(Page segmentation data)
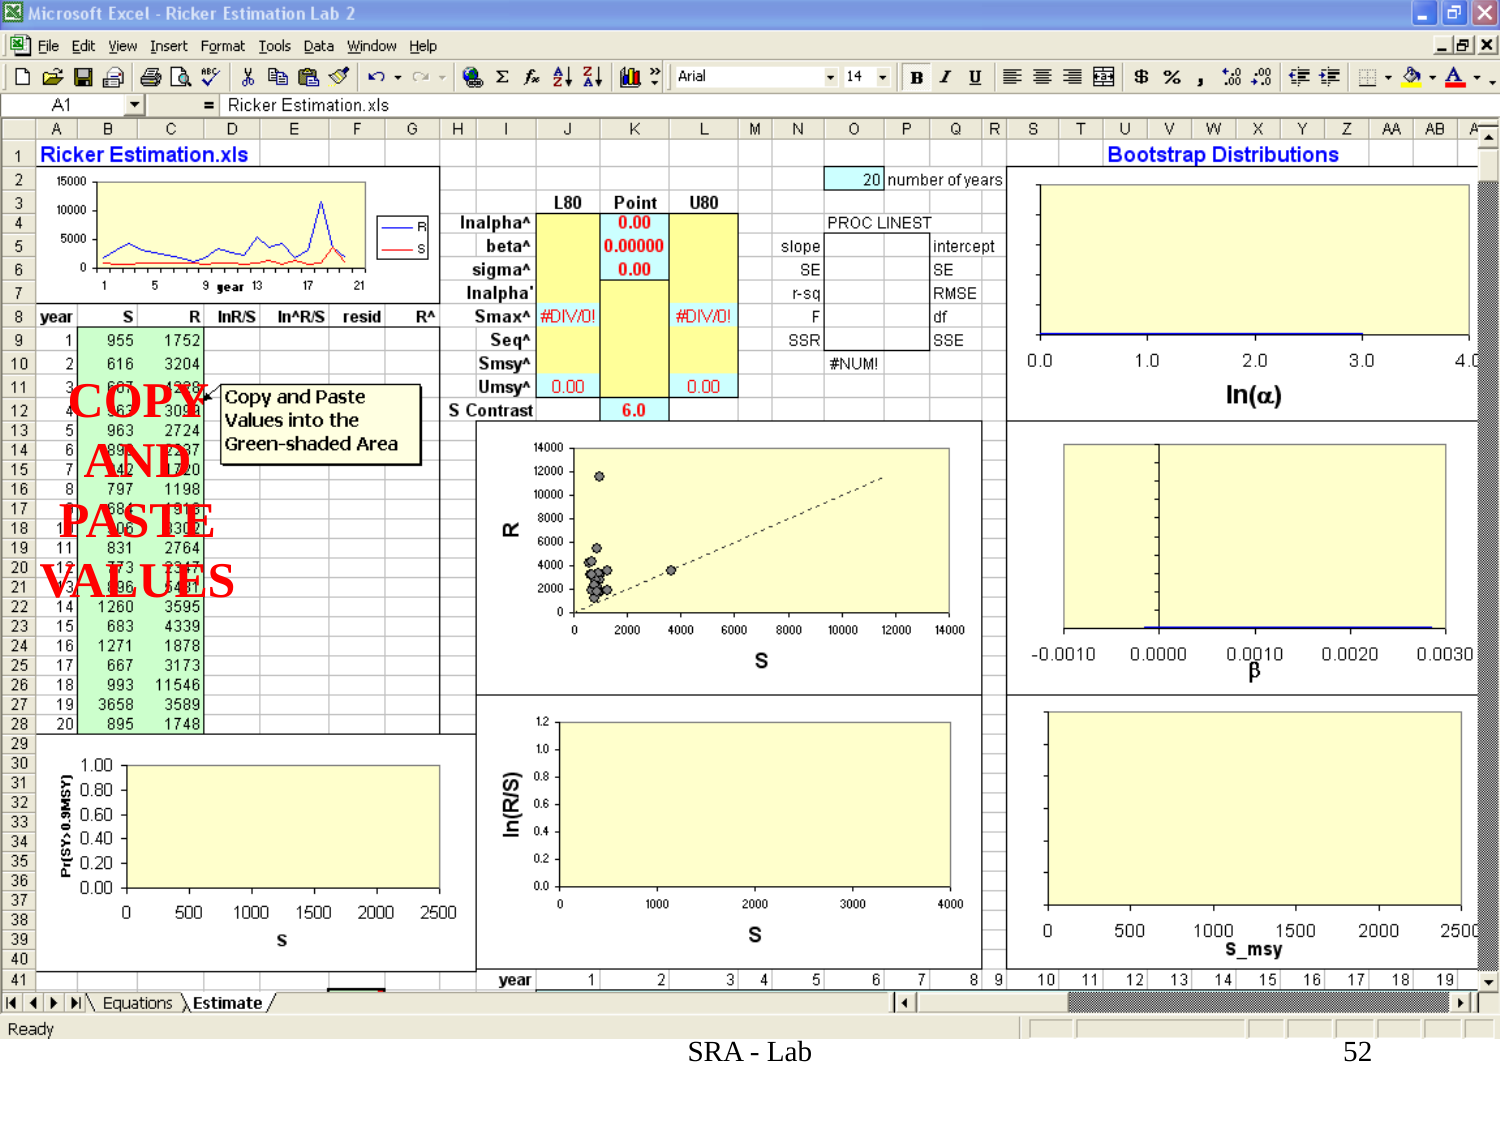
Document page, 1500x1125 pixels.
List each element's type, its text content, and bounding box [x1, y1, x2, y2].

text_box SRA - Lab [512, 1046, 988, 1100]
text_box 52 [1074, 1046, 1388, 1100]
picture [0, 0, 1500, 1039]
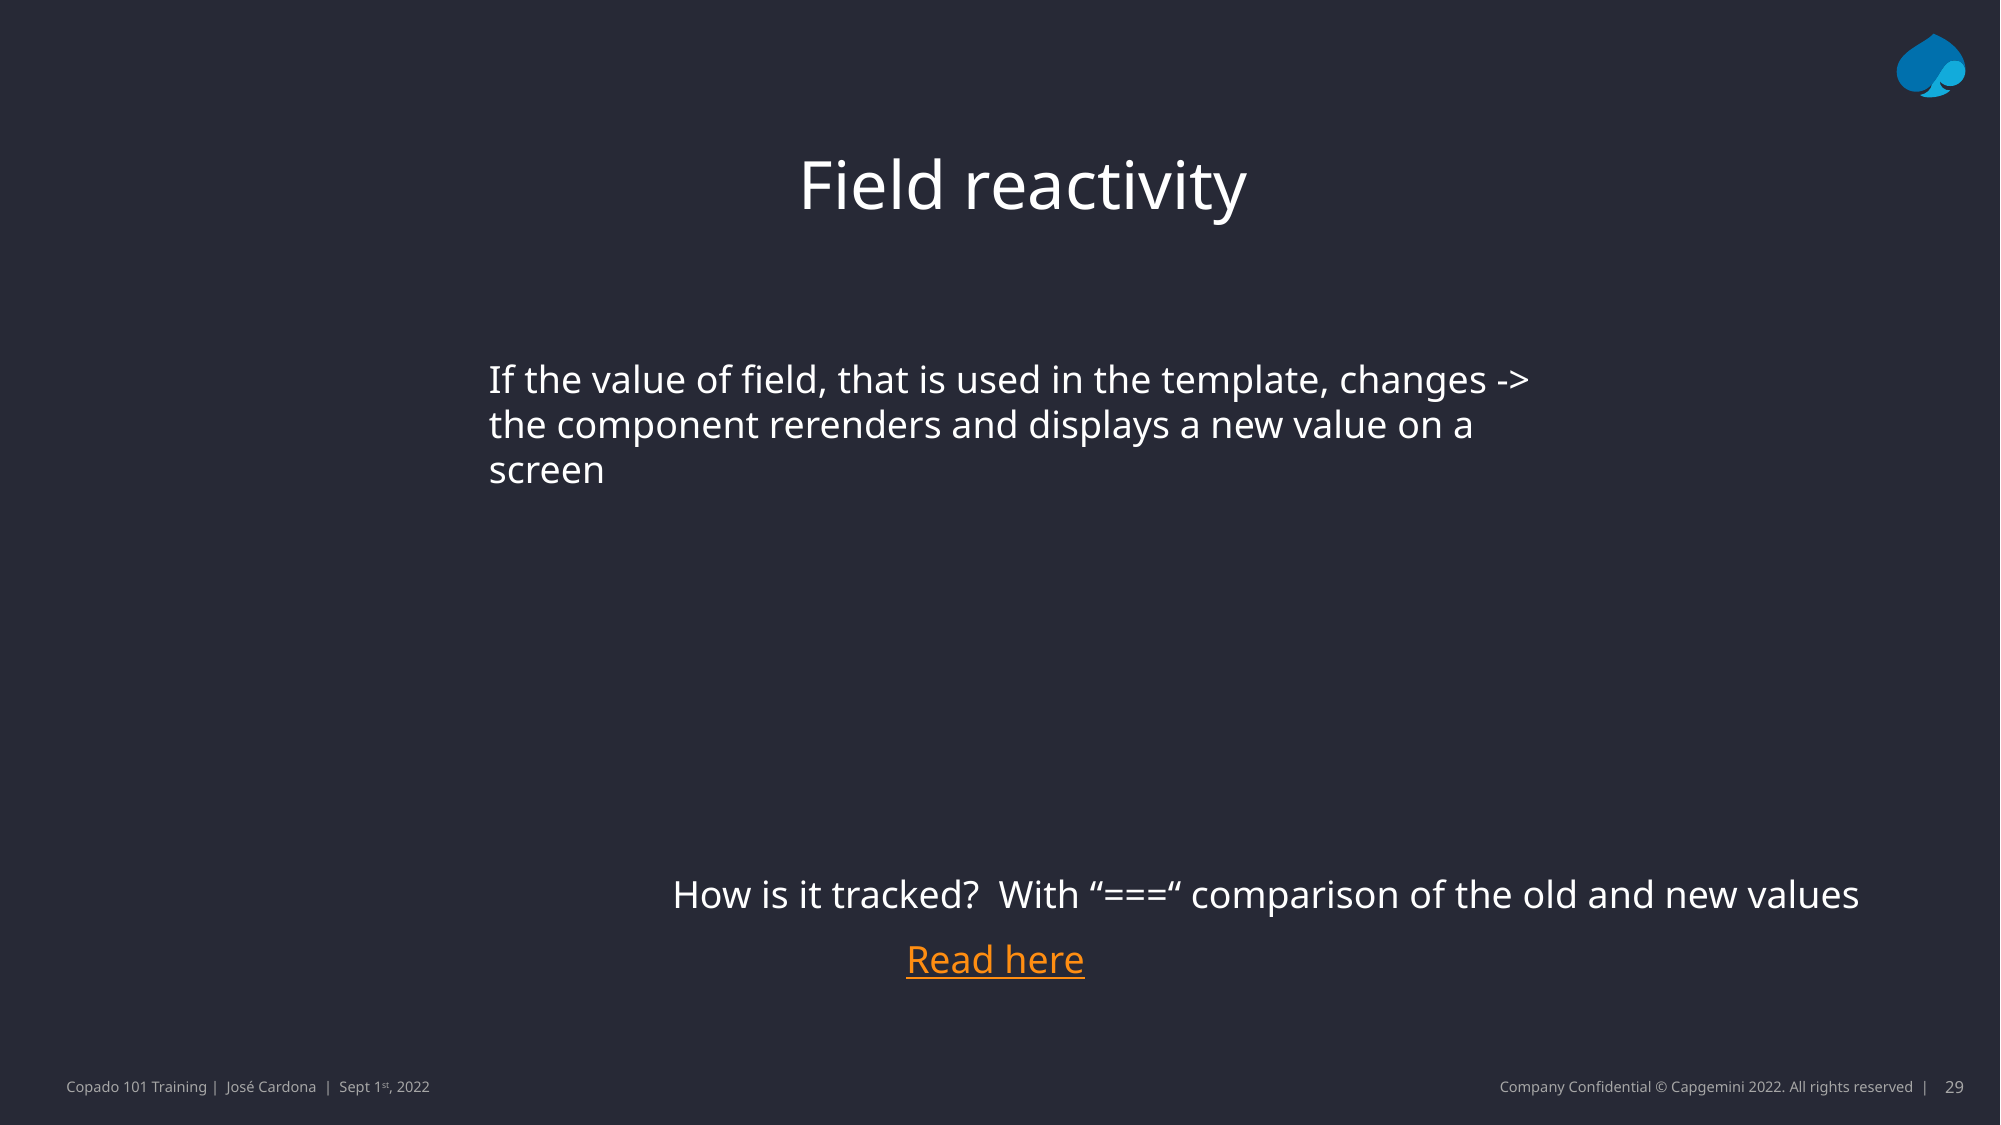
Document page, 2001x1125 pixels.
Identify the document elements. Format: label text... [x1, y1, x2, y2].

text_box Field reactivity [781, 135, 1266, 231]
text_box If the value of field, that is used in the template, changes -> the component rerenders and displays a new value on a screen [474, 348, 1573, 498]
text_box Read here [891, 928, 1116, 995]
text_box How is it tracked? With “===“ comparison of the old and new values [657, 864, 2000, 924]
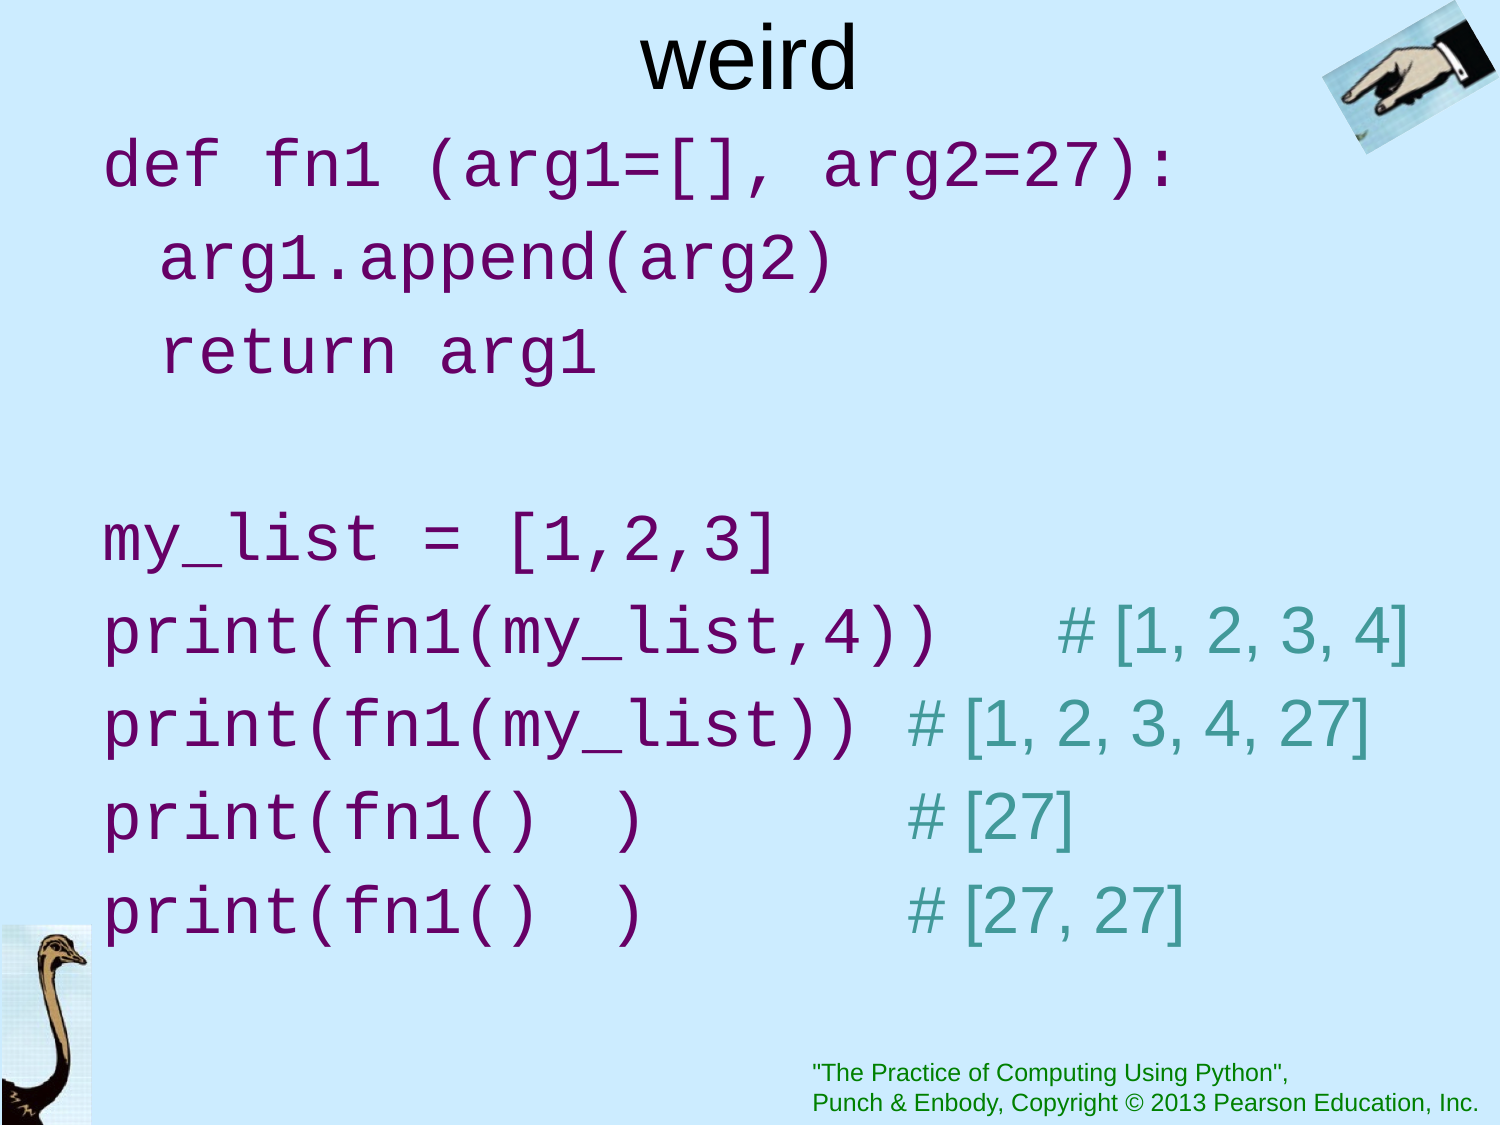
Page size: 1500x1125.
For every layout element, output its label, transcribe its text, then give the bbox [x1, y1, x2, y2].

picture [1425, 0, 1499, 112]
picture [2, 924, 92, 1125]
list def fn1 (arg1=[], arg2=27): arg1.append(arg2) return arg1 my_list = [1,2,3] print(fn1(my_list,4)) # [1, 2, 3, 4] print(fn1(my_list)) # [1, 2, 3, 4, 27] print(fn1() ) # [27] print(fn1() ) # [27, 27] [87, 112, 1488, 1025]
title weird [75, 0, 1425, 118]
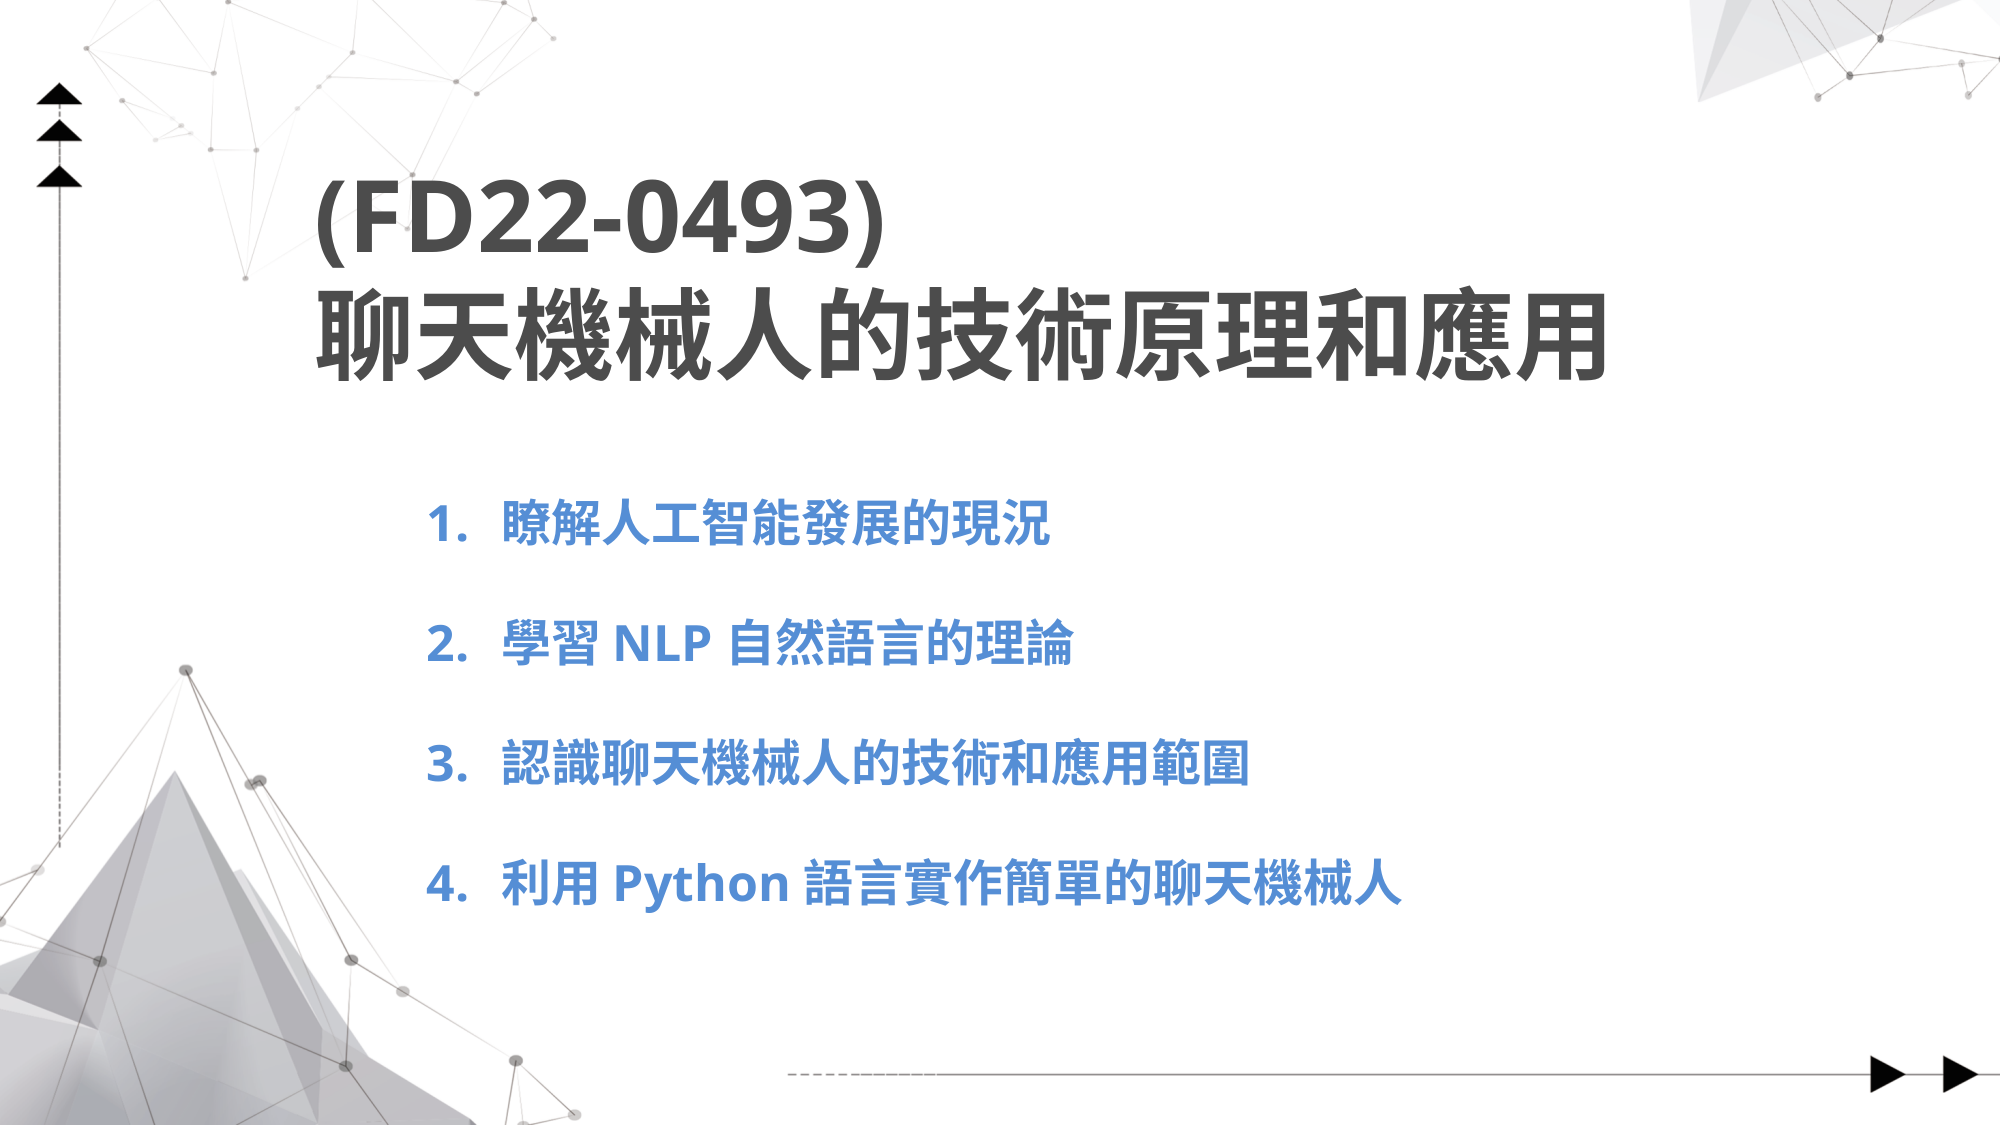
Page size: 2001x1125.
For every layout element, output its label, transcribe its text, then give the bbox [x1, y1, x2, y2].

◆ **WHAT THIS TASK INVOLVES**
Copy out each line in the preceding records that contains "pixels".

◆ **ANSWER SPACE**
Document page, 1500x1125 pixels.
Document page, 2001x1125 pixels.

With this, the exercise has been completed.